Я посмотрела туда, где в темноте скрывалась сцена. Я так долго ждала, когда увижу эту оперу. До меня доносилось пение Линян: «Я дрожу под одеждой из тонкой ткани. От утренней прохлады меня защищают печаль­ные мысли о том, как красные лепестки, словно слезы, падают с веток». Любовное томление сделало ее такой тонкой и хрупкой — даже изможденной, — что она ре­шила нарисовать свой портрет на шелке. Если она оставит этот мир, то ее будут помнить такой, какой она была во сне — исполненной красоты и несбыточных жела­ний.
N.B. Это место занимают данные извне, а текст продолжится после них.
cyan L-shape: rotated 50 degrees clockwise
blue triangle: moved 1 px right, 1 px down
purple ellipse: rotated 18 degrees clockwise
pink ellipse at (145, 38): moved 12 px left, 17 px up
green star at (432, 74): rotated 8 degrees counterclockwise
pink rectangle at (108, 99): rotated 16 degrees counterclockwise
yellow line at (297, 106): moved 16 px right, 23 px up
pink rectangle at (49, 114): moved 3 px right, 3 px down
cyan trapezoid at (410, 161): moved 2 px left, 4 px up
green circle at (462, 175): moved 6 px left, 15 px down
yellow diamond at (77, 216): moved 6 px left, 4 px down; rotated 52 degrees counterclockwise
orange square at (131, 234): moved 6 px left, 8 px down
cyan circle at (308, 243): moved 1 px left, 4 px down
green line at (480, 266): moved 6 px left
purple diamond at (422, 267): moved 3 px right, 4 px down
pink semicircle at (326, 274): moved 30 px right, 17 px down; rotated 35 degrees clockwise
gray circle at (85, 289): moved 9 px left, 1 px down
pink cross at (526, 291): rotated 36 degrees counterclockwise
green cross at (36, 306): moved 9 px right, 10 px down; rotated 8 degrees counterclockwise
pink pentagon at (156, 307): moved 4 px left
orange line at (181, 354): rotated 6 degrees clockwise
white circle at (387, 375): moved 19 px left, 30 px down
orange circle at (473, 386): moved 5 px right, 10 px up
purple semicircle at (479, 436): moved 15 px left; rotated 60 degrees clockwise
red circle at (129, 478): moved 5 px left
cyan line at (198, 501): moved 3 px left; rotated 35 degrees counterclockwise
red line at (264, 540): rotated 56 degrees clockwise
Это желание, столь необычное для здоровой девуш­ки, было явным признаком того, что Линян овладела любовная тоска. Она предчувствовала и предвосхищала свою смерть. Легкими прикосновениями кисточки она рисует в своей руке плод сливы. Она надеется, что когда-нибудь ее возлюбленный увидит ее портрет и узнает ее. Затем она пишет стихотворение, в котором говорит о сво­ем желании выйти замуж за человека по фамилии Лю.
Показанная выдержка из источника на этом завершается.